You are also right that fixing all of these things isn't enough.

I was making the assumption that if you didn't U-turn along a path in one direction you wouldn't U-turn in the other direction. But that's not correct given how I was doing U-turns. Here's an example in 2D:

a. (0, 0)
b. (2, 0)
c. (2, 2)
e. (3, 0)
f. (3, 2)

Outward from a -> b -> c -> e -> f, there's no u-turn: d(a, b) < d(a, c) < d(a, e) < d(a, f)

Backward there's a u-turn at f -> e -> c, because d(f, e) > d(f, c).

So I added a statement to just reject when this happens.

With all of those changes, I get this with step size 0.5:

MEAN(param^2): [0.97994488 0.99946926 0.99930483 0.97484839 0.96989247 1.00271519
 0.97138895 0.99306131 0.98738386 0.99211304]

and this with step size 0.9:

MEAN(param^2): [1.05427756 1.01626507 1.03097905 1.0507222  1.03230128 1.0507011
 1.06055243 1.06892167 1.03898858 1.06376995]

So clearly still not right. I was just getting lucky before with a step size that balanced things out. I pushed the latest version I tried in case you can see anything wrong with it.

The problem now is that the proof of detailed balance looks good to me, but it's still not working.

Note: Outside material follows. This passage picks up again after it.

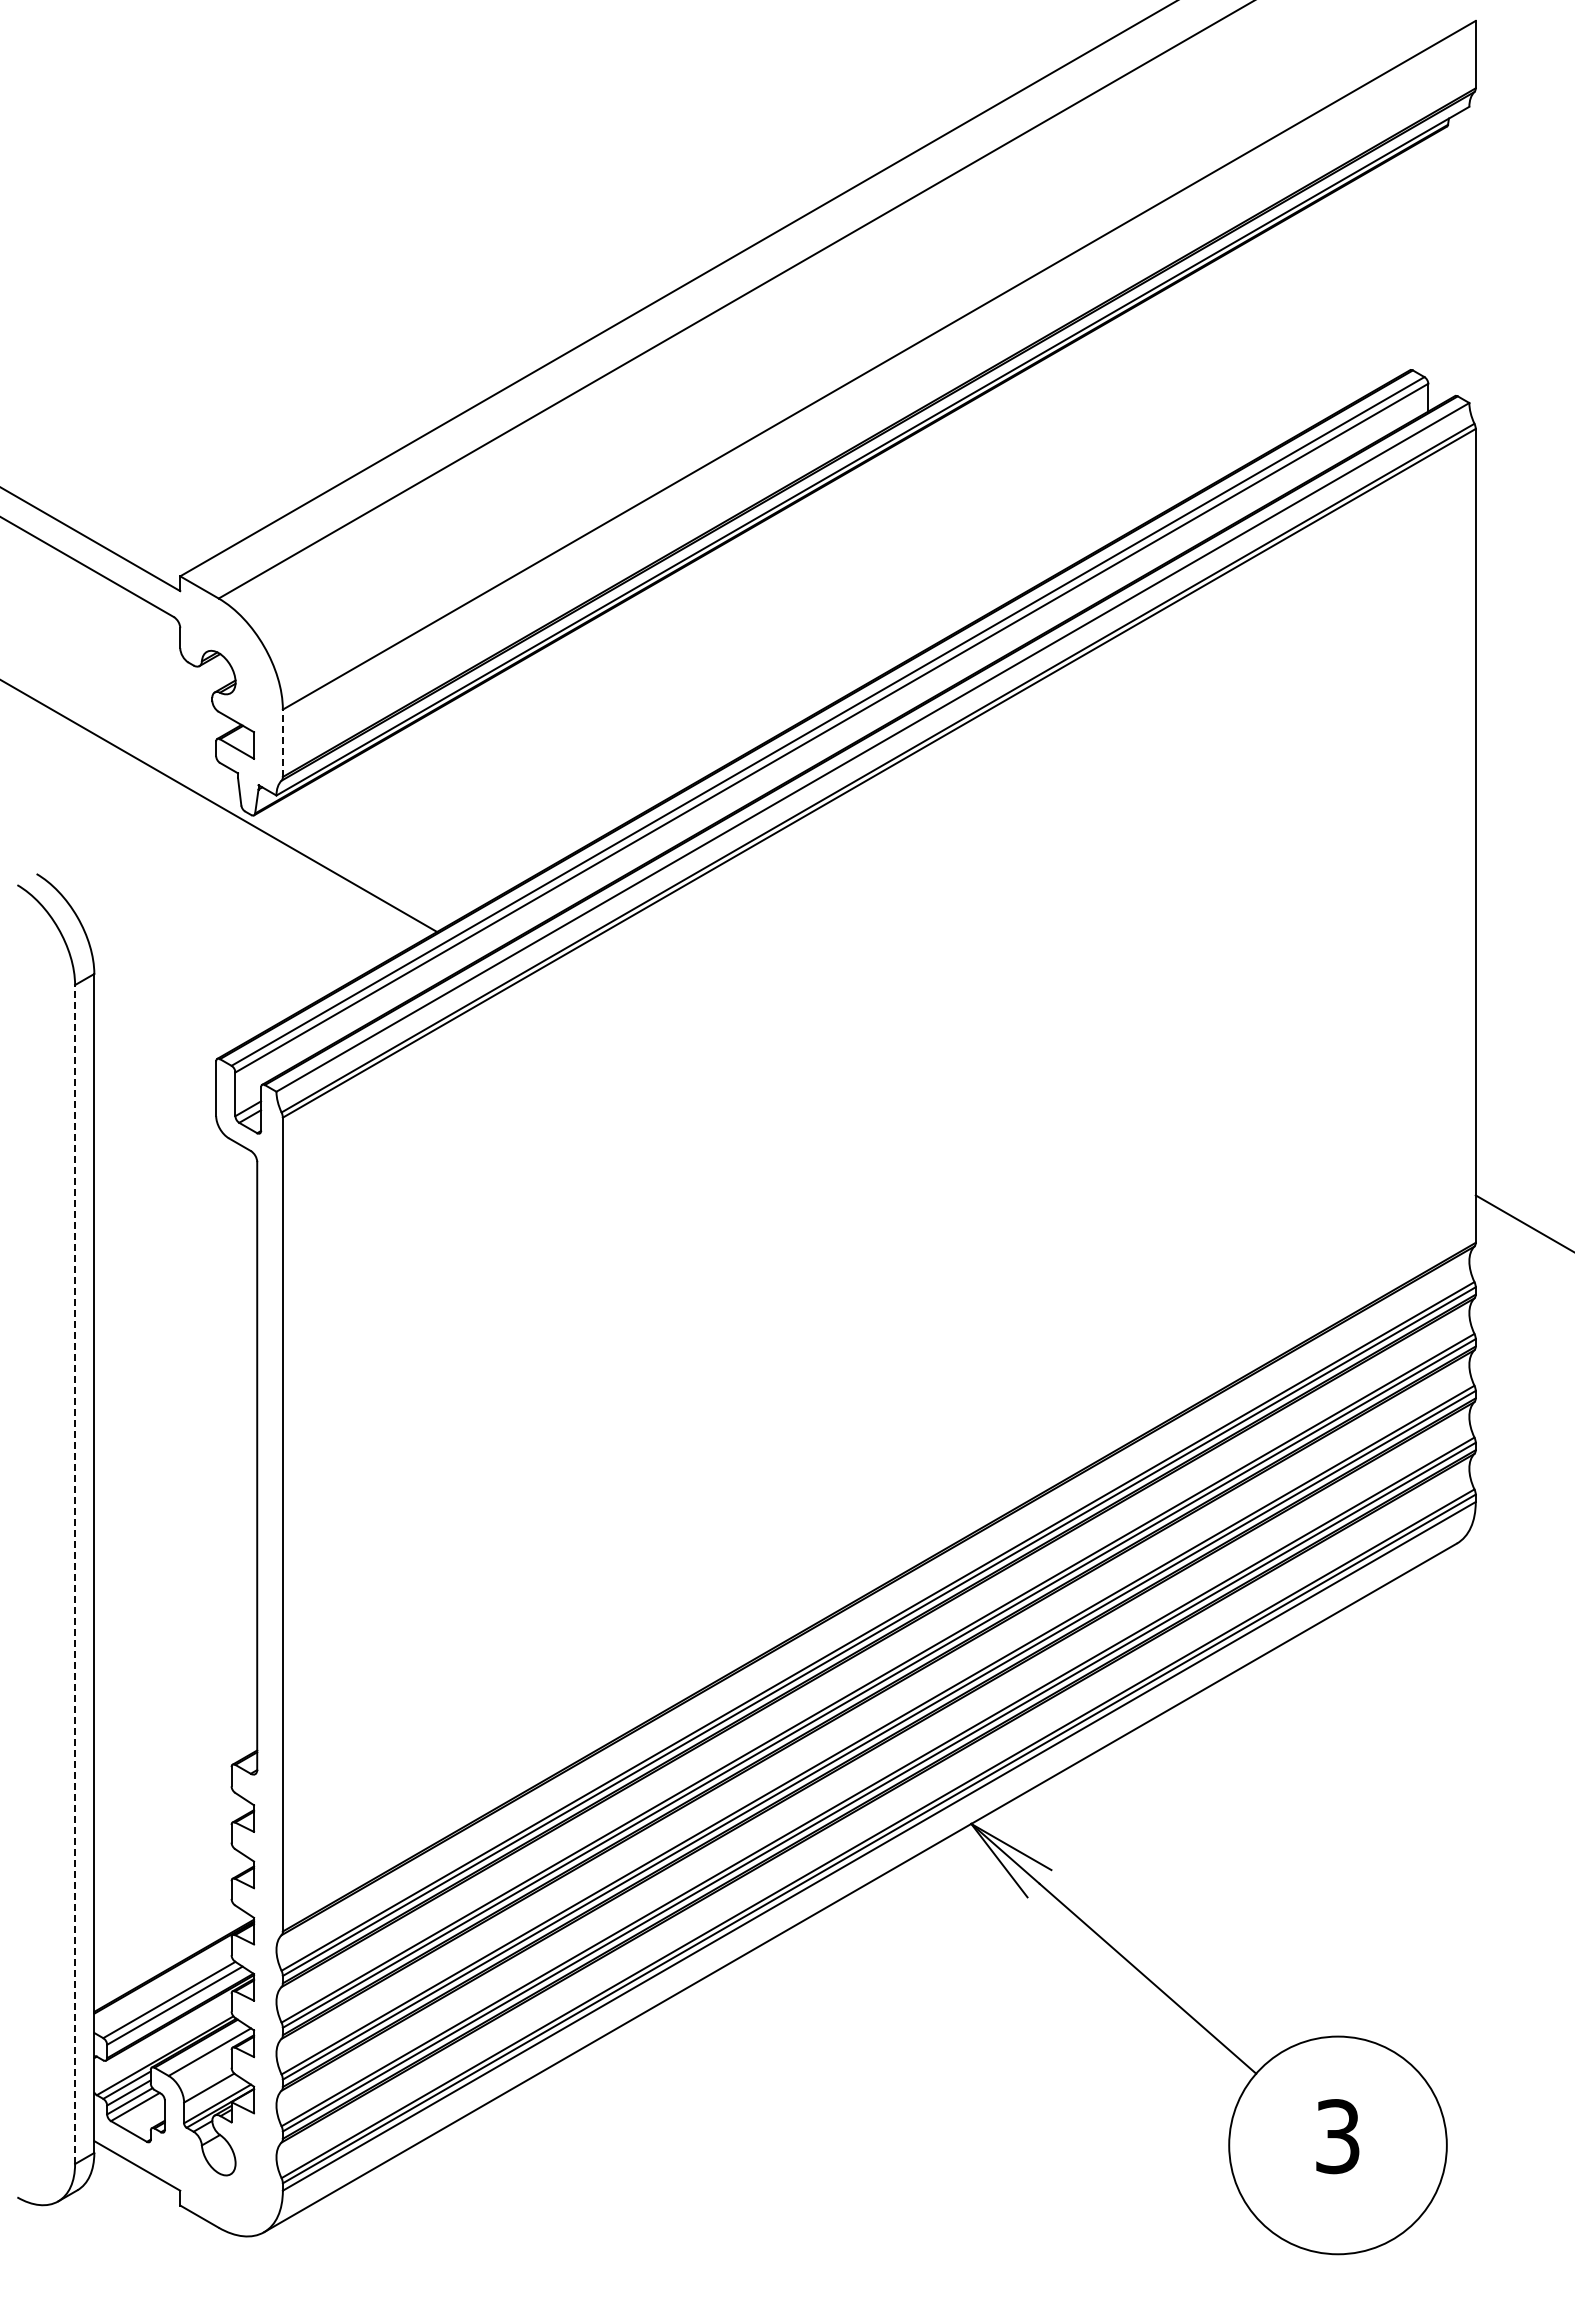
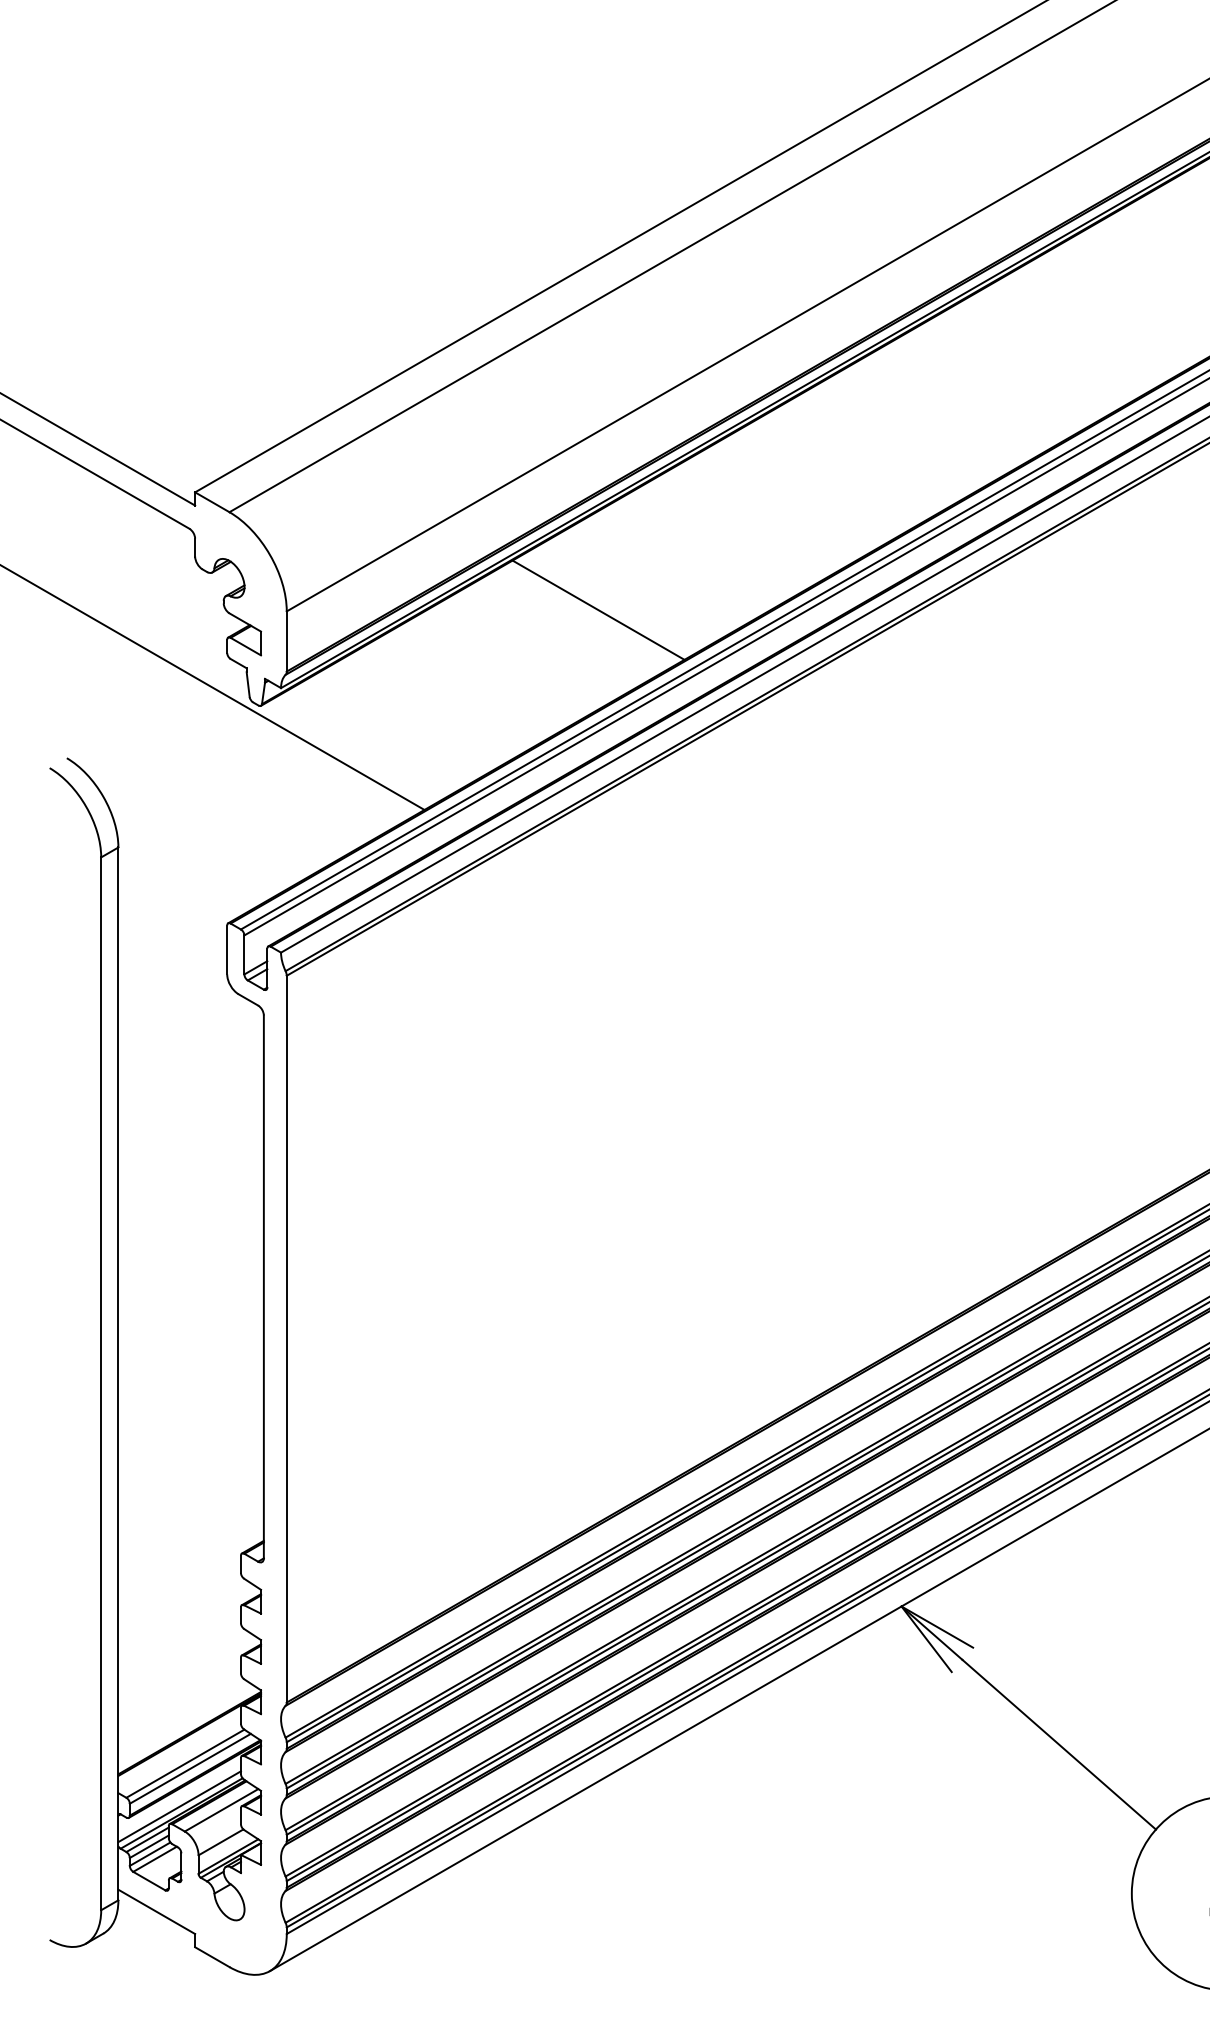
line: (631, 707) -> (598, 609), added
line: (282, 743) -> (286, 641), dashed -> solid
line: (75, 1574) -> (101, 1383), dashed -> solid
line: (162, 2047) -> (179, 1806), added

bob-carpenter commented 7 months ago

Nawaf Bou-Rabee and Milo Marsden gave me some serious tutoring and code review and now everything's working as far as I can tell. I wasn't treating this as a proper conditional and I wasn't considering the momentum (d'oh!). It's still a little shy of NUTS performance in terms of expected square jump distance, partly due to straight-out rejections.

roualdes commented 7 months ago

Nawaf Bou-Rabee and Miles Marsden gave me some serious tutoring and code review

Nice. Wish I could have been there for that.

everything's working as far as I can tell

Agreed.

I wasn't treating this as a proper conditional

This part is clear from the updated code and makes sense.

I wasn't considering the momentum (d'oh!)

Would you help me see where/how momentum considerations are different from before?

bob-carpenter commented 7 months ago

Would you help me see where/how momentum considerations are different from before?

There was a bug in my code where I was only using the log density of the parameters and was forgetting the momentum part of the Hamiltonian. Hence the "D'oh!"